L’exemple du lac Faguibine, au nord de Tombouctou, est édifiant. Asséché depuis les années 1970, il a laissé derrière lui un désert de sable, des communautés ruinées et des écosystèmes anéantis. Ce drame écologique n’a suscité ni électrochoc durable ni changement structurel. Il est pourtant un avertissement pour l’humanité comme quoi l’eau peut disparaître, même là où elle semblait éternelle.
Quand le Sahara était vert
L’histoire environnementale du Mali rappelle la vérité dérangeante selon laquelle le désert n’a pas toujours été désert. Durant l’Holocène humide, le Sahara était parcouru de rivières, de lacs et de deltas intérieurs reliant les bassins du Niger, du Tchad et du Nil. Le nord du Mali accueillait des populations humaines nombreuses, vivant de la pêche, de la chasse et de l’élevage.
Les gravures rupestres, les outils de pêche et les anciens lits de fleuves encore suivis par les nomades en témoignent. Le Sahara s’est désertifié lorsque les équilibres climatiques se sont rompus. Aujourd’hui, ce sont nos modes de vie, nos politiques publiques déficientes et notre rapport prédateur à la nature qui accélèrent une nouvelle rupture.
La disparition progressive du fleuve Niger serait bien plus qu’une catastrophe écologique. Elle signifierait l’effondrement de systèmes agricoles entiers, l’aggravation des conflits pour l’accès à l’eau, l’accélération des migrations forcées et une insécurité alimentaire chronique. Le danger que court le fleuve Niger est une bombe environnementale aux conséquences politiques et sociales majeures.

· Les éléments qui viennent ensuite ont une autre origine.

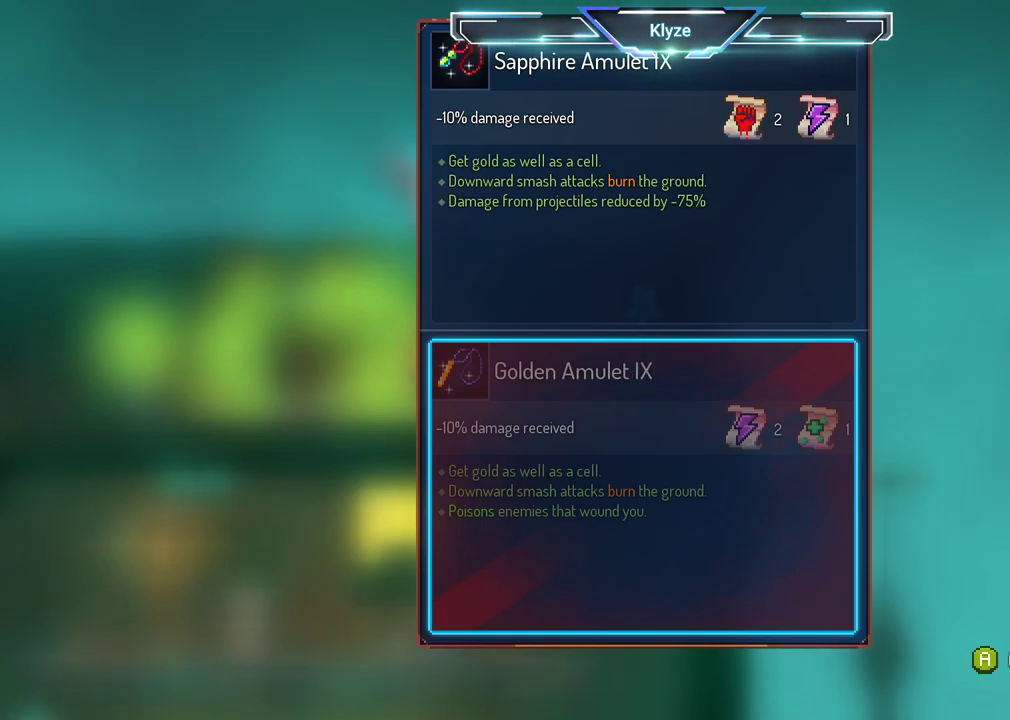
{"dt_ms": 500, "buttons": [], "left_stick": "center", "right_stick": "center", "events": []}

Protéger le Niger, ce n’est pas défendre un paysage ou un symbole. C’est préserver un équilibre vital pour des millions de personnes. Cela suppose une gouvernance environnementale courageuse, une coopération régionale effective, une régulation stricte des activités extractives et urbaines, mais aussi une réappropriation citoyenne du fleuve.
La question n’est donc pas de savoir si le Niger peut disparaître, mais si nous accepterons d’en être les fossoyeurs silencieux. La responsabilité intergénérationnelle nous oblige : un fleuve ne nous appartient pas, il nous est confié. Et l’histoire jugera sévèrement ceux qui auront laissé mourir, sans réagir, l’une des dernières grandes artères de vie du Sahel.